Riequilibrare una commissione troppo sbilanciata e composta di persone che in tutto il mondo hanno lavorato per società petrolifere. Giovanni Favia, consigliere regionale ex Movimento 5 stelle oggi passato al gruppo misto, continua la battaglia contro le trivellazioni in Emilia Romagna e mette in discussione il gruppo di studio creato dal governatore Vasco Errani e dal capo della Protezione civile Franco Gabrielli sulle relazioni tra perforazioni e attività sismica.
Gli esperti erano stati nominati su richiesta di Errani dopo il terremoto del maggio 2012 che aveva colpito la Bassa modenese, un territorio interessato sia dal progetto di un grande deposito di stoccaggio del gas a Rivara, sia sede da decenni di molti altri impianti di estrazione.
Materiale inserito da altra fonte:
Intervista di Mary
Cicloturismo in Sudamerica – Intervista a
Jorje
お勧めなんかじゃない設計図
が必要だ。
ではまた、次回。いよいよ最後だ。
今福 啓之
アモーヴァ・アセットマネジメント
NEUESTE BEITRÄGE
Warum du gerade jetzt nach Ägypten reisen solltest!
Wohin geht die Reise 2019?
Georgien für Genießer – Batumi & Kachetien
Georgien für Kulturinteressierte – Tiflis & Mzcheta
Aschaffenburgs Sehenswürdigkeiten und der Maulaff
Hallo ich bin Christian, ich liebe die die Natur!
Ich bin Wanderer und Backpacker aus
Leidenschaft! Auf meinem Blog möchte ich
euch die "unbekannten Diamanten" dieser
La commissione internazionale, che ancora non ha prodotto alcun documento, è composta di professori finiti spesso sul libro paga dei petrolieri.
Il presidente Peter Styles, spiega Favia, ha dato recentemente “sostegno scientifico alla società Cuadrilla”, che si occupa di estrazioni di gas. Il segretario della commissione, Paolo Gasparini, ha alle spalle diverse consulenze con Agip e Texaco, tanto per citare alcuni nomi. Paolo Scandone, un altro degli studiosi è stato consulente dell’Eni, della British gas, della Texaco, della Fina, della Total. “Per questo chiediamo al presidente Errani di intervenire per chiedere a Gabrielli di inserire come componenti della commissione anche studiosi indipendenti dalle compagnie petrolifere”, ha spiegato Favia.
Tra i sostenitori del legame trivelle-terremoti c’è anche Franco Ortolani, ordinario di geologia all’università Federico II di Napoli. “In Italia il sottosuolo è unico e non bisogna alterarne l’equilibrio. Non sono contrario al petrolio ma prima di scavare si studi dove sono le faglie attive”, spiega il docente. “Non sono state le trivellazioni e tanto meno il fracking la prima causa del terremoto in Emilia – chiarisce tuttavia Favia che ha proposto una legge moratoria su tutte le trivellazioni in Regione – Tuttavia vogliamo capire, anche per precauzione rispetto al futuro, se certe azioni dell’uomo possono essere la scintilla che innesca o accelera un processo naturale come il terremoto che magari sarebbe stato più lento”.
Proprio riguardo al fracking Elisabetta Sala, una militante del coordinamento No triv presente all’incontro, ha sgombrato il campo da idee complottiste: “Non mi risulta sia mai stato utilizzato per l’estrazione di idrocarburi in Emilia”. Secondo Sala comunque gli impianti di estrazione e di ricerca (circa 70 in tutta la regione, senza contare le piattaforme sulle coste della Riviera) influiscono sulla stabilità di una zona già di per sé a rischio terremoti. “Persino in Olanda, a Groningen, una zona che naturalmente sarebbe non sismica, periodicamente ci sono terremoti, anche fino a 4 gradi Richter, a causa dell’estrazione di gas che va avanti da quarant’anni e senza fracking.
Lì le compagnie hanno risarcito e risarciscono i cittadini e tutti, a partire dallo Stato, riconoscono la relazione diretta tra trivellazioni e terremoti”, spiega Sala. Proprio per questo l’attivista oggi ha portato in Regione circa 4 mila firme di abitanti della provincia di Reggio Emilia, contrari al progetto della società australiana Po Valley che ha chiesto il permesso di cercare gas nel vecchio sito Eni a Correggio, oggi chiuso. Sulla zona, spiega Elisabetta Sala, “passa una faglia superficiale: è una zona sismica molto pericolosa”. Poi l’attivista emiliana conclude: “Intorno alla zona del terremoto in Emilia c’è il deposito di gas di Minerbio, e sull’epicentro delle scosse del 2012 c’è il grande giacimento Cavone tra San Possidonio e Mirandola”.